▶ Work instructions
Below are the records; how many of their lines contain "materials"? Reply only with that figure.

(Transcribed page contents)
..........
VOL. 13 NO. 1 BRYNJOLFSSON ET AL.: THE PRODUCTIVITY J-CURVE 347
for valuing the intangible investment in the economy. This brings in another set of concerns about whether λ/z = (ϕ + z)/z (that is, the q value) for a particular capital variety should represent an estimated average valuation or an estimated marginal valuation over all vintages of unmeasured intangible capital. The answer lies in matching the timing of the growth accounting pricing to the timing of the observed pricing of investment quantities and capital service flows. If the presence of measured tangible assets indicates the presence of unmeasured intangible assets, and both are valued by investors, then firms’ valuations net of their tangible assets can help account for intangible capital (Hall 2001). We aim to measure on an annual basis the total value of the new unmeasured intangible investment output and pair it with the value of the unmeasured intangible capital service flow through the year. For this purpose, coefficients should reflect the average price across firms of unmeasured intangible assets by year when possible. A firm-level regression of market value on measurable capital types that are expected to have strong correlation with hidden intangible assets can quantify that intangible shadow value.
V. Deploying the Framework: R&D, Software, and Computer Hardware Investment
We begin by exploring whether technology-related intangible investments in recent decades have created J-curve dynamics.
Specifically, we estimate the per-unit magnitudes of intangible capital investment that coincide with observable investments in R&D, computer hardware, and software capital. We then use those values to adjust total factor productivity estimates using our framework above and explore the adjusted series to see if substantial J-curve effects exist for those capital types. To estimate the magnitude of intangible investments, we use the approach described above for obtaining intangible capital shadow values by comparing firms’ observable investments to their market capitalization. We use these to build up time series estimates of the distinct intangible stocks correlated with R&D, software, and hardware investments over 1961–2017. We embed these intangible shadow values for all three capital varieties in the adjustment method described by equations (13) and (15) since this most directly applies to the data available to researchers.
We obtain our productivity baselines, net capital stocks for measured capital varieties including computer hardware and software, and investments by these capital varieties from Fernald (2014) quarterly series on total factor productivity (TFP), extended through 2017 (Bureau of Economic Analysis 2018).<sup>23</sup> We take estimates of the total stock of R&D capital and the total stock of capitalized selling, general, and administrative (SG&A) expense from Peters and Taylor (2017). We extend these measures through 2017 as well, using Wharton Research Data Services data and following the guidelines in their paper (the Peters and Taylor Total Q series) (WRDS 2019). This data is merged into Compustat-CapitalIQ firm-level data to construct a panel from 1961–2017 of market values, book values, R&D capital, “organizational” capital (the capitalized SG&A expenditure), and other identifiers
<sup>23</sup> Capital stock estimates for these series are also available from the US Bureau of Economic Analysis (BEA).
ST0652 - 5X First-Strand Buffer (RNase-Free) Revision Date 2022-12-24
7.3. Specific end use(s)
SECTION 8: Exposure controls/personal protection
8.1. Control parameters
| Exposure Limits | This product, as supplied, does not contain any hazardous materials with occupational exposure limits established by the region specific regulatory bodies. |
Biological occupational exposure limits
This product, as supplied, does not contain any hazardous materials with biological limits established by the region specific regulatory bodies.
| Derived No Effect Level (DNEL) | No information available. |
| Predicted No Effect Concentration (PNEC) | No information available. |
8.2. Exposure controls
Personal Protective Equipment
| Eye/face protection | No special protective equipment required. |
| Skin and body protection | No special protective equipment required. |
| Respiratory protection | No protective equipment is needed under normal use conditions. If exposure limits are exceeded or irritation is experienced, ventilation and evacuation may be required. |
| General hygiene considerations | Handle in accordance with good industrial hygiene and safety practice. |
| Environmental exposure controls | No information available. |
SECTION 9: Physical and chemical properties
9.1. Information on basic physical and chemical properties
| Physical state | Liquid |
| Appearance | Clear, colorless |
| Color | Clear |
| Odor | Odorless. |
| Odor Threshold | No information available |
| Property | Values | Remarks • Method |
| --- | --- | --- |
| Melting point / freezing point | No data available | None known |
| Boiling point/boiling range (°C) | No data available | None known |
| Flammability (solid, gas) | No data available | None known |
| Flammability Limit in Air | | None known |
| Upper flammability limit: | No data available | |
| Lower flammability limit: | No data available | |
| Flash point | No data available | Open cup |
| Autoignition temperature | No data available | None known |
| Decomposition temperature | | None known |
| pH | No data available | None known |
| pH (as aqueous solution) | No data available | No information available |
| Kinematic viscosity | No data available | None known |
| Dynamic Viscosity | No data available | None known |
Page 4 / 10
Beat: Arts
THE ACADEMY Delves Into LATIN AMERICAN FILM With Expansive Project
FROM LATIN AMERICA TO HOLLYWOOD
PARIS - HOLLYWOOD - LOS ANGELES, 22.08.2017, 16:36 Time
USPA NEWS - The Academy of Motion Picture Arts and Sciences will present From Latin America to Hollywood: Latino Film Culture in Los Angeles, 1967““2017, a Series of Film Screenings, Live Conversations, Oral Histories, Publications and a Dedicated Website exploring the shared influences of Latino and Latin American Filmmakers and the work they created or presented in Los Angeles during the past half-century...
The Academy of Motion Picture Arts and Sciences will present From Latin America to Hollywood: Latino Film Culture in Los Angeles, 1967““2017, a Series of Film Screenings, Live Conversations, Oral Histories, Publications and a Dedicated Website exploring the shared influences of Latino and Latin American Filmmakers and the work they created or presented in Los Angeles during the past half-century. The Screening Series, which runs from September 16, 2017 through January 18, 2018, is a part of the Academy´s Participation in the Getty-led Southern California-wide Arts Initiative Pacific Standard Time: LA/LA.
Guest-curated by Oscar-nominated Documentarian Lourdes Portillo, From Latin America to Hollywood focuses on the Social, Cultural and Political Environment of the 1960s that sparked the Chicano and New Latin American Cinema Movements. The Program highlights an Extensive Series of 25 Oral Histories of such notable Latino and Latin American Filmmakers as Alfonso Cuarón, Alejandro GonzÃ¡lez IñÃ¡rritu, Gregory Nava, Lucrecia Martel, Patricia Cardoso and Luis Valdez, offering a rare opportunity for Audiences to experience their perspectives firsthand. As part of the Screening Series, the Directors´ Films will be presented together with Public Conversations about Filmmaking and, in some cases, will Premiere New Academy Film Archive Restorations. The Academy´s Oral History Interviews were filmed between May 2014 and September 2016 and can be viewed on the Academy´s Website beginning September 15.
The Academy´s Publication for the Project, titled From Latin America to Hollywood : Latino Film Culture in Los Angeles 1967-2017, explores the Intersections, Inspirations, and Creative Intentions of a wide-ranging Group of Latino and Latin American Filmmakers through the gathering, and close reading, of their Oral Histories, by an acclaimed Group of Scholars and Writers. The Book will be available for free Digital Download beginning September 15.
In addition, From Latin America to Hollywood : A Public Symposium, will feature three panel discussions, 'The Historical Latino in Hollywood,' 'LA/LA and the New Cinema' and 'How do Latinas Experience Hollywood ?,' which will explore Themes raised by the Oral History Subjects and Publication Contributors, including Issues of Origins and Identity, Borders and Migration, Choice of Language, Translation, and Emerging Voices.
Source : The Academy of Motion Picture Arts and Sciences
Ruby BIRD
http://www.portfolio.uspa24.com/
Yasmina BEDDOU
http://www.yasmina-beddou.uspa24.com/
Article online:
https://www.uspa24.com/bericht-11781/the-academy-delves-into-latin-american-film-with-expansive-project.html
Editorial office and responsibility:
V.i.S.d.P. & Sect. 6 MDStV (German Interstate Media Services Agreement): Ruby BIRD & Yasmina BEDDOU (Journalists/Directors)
..........
▶ Output of the task
2